Project Files
src / tools / generate_image.ts
import { tool, type Tool, type ToolsProviderController, type ToolCallContext } from "@lmstudio/sdk";
import { z } from "zod";
import {
GenerateToolParamsShapeMinimal,
setActiveChatContext,
formatToolMetaBlock,
} from "../core-bundle.mjs";
import type { ProgressCallback } from "../services/imageBackend.js";
import path from "path";
// Temporarily hide `quality` from the agent-facing interface.
// Internally, the backend + handler still support it.
// eslint-disable-next-line @typescript-eslint/no-unused-vars
const { quality: _hiddenQuality, ...GenerateToolParamsShapeAgent } =
GenerateToolParamsShapeMinimal;
export function createGenerateImageTool(ctl: ToolsProviderController): Tool {
return tool({
name: "generate_image",
description: `Generate an image or video using Draw Things.

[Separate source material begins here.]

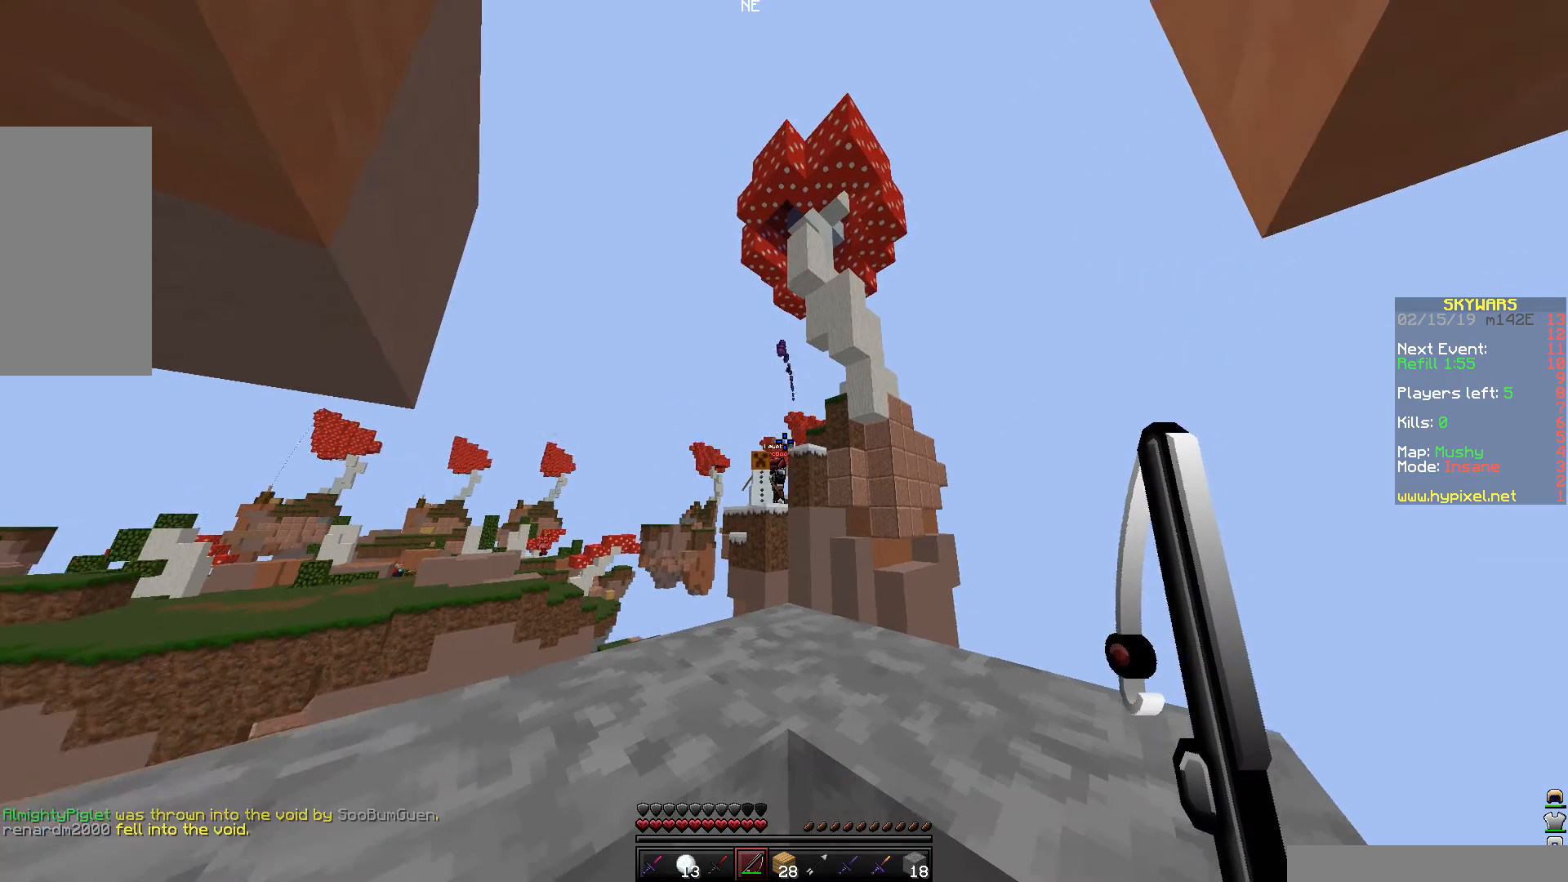
{"keys": [], "mouse": [], "events": []}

All parameters have sensible defaults. Only override them when there's a good reason OR the user explicitly requests it.
Parameters:
- prompt: Image/video description (mode: 'text2image'/'text2video') OR description of desired changes (mode: 'image2image'/'edit'/'image2video').
- mode:
- 'text2image': generate a NEW image from the prompt. No sources needed.
- 'image2image': uses source image(s) as visual context. Supports moodboard via gRPC if model allows. Prompting: focus on desired refinement.
- 'edit': Supports MULTIPLE reference images (canvas + moodboard). Prompting: apply only the requested changes, be short, concrete, action-oriented.
- 'text2video': generate a video from the prompt. No sources needed. Uses 25 fps.
- 'image2video': generate a video from a source image + prompt. Uses 25 fps.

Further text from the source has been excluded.